A 51 year-old female was admitted to our hospital because of severe watery diarrhea and loss of appetite, On admission, she had alopecia, skin pigmentation and onychodystrophy. X-ray and endoscopic examinations of the gastrointestinal tract showed generalized or multiple polyposis of the stomach, duodenum and colon. Biopsy study of the gastric polyps revealed hyperplasia, cystic dilatation of the glands and edematous changes of the interstitium. Diagnosis of Cronkhite-Canada syndrome was consequently made. Although hypoalbuminemia was present, protein-losing gastroenteropathy was not found by Gordon's test. On the basis of hospitalization with intravenous hyperalimentation and palliative treatments, she was closely followed up for a month, without any improvement of clinical manifestations.

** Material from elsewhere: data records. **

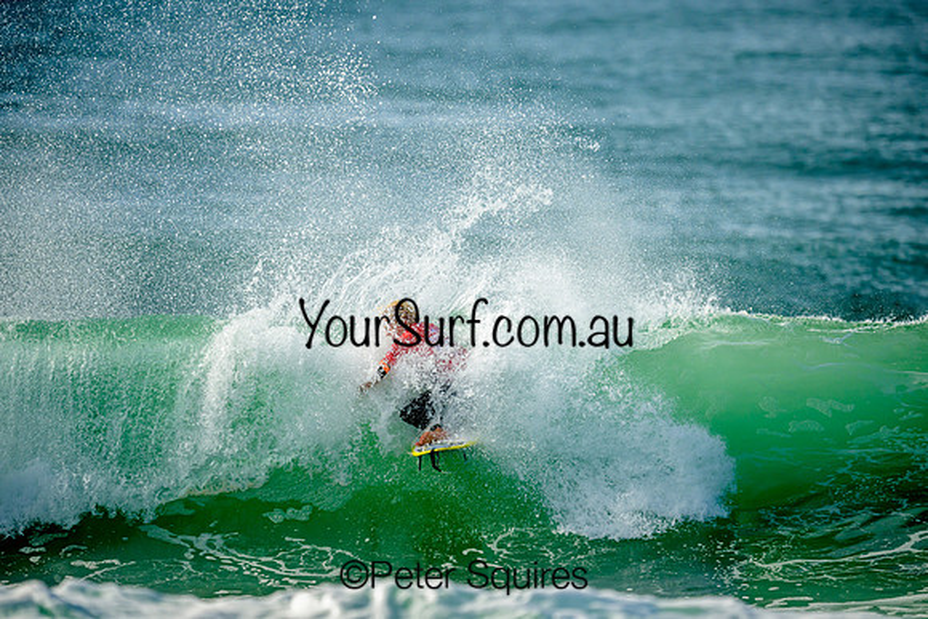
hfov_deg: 2.6
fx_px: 20626
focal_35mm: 800
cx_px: 464
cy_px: 310
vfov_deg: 1.7
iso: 220
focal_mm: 800
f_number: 6.3
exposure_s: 1/2000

Prednisolone 40mg per day was given afterward in the course of 6 months hospitalization. Her ectodermal abnormalities gradually improved. Polyposis of the stomach apparently decreased in number, and polyposis of the colon almost disappeared. In comparison of gastrointestinal angiographic studies before and after the treatment, enlarged size of the inferior mesenteric artery was found in the former and it returned to normal size in the latter. This is the predonine-effective case of Cronkhite-Canada syndrome.